— Working data —
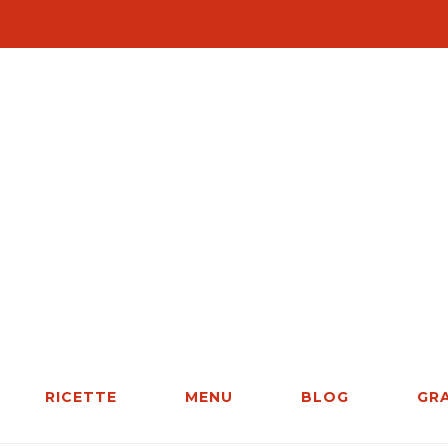
RICETTE
MENU
BLOG
GR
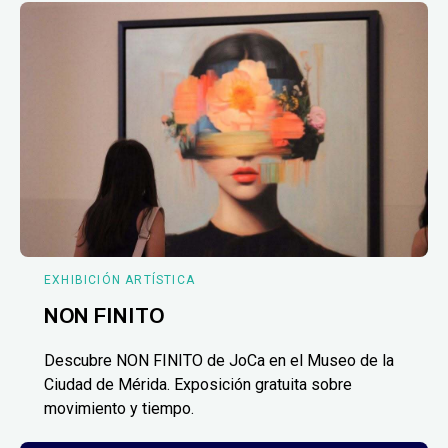
EXHIBICIÓN ARTÍSTICA
NON FINITO
Descubre NON FINITO de JoCa en el Museo de la
Ciudad de Mérida. Exposición gratuita sobre
movimiento y tiempo.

— Try it —
Pull every line containing "FINITO" from the data.

— Answer for this exercise —
NON FINITO
Descubre NON FINITO de JoCa en el Museo de la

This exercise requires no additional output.